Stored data
--------------------------------

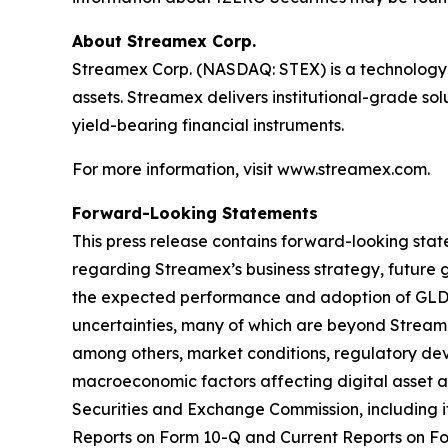
About Streamex Corp.
Streamex Corp. (NASDAQ: STEX) is a technology 
assets. Streamex delivers institutional-grade so
yield-bearing financial instruments.
For more information, visit www.streamex.com.
Forward-Looking Statements
This press release contains forward-looking stat
regarding Streamex’s business strategy, future 
the expected performance and adoption of GLDY.
uncertainties, many of which are beyond Streamex
among others, market conditions, regulatory dev
macroeconomic factors affecting digital asset and
Securities and Exchange Commission, including 
Reports on Form 10-Q and Current Reports on Fo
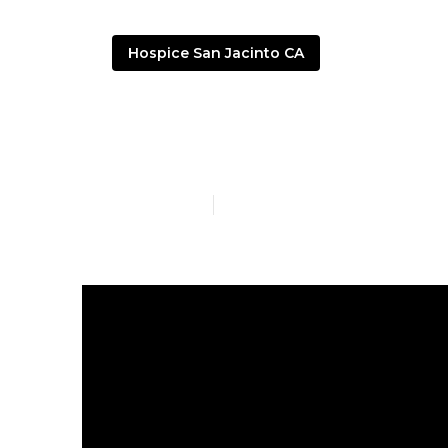
Hospice San Jacinto CA
Senior Living
Published en
9 min read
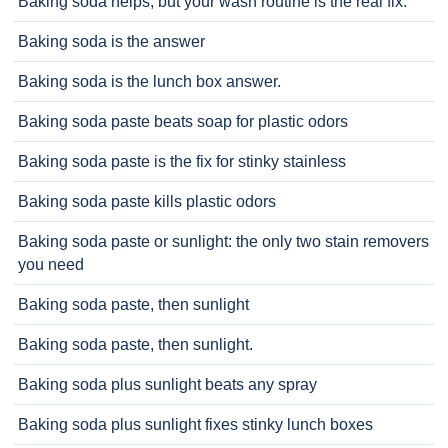
Baking soda helps, but your wash routine is the real fix.
Baking soda is the answer
Baking soda is the lunch box answer.
Baking soda paste beats soap for plastic odors
Baking soda paste is the fix for stinky stainless
Baking soda paste kills plastic odors
Baking soda paste or sunlight: the only two stain removers
you need
Baking soda paste, then sunlight
Baking soda paste, then sunlight.
Baking soda plus sunlight beats any spray
Baking soda plus sunlight fixes stinky lunch boxes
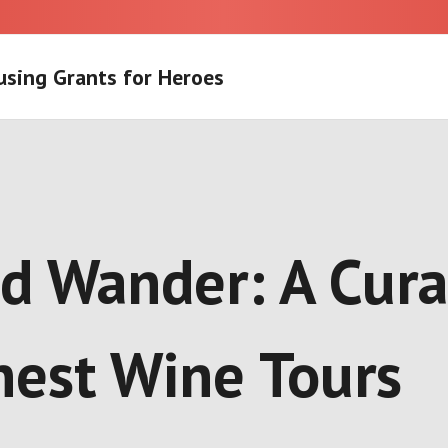
using Grants for Heroes
and Wander: A Cur
inest Wine Tours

--------------------------------

Task brief ▸ This calls for each record above to be set down exactly, with the images skipped.

The answer ▸
About Streamex Corp.
Streamex Corp. (NASDAQ: STEX) is a technology 
assets. Streamex delivers institutional-grade so
yield-bearing financial instruments.
For more information, visit www.streamex.com.
Forward-Looking Statements
This press release contains forward-looking stat
regarding Streamex’s business strategy, future 
the expected performance and adoption of GLDY.
uncertainties, many of which are beyond Streamex
among others, market conditions, regulatory dev
macroeconomic factors affecting digital asset and
Securities and Exchange Commission, including 
Reports on Form 10-Q and Current Reports on Fo
Hospice San Jacinto CA
Senior Living
Published en
9 min read
Baking soda helps, but your wash routine is the real fix.
Baking soda is the answer
Baking soda is the lunch box answer.
Baking soda paste beats soap for plastic odors
Baking soda paste is the fix for stinky stainless
Baking soda paste kills plastic odors
Baking soda paste or sunlight: the only two stain removers
you need
Baking soda paste, then sunlight
Baking soda paste, then sunlight.
Baking soda plus sunlight beats any spray
Baking soda plus sunlight fixes stinky lunch boxes
using Grants for Heroes
and Wander: A Cur
inest Wine Tours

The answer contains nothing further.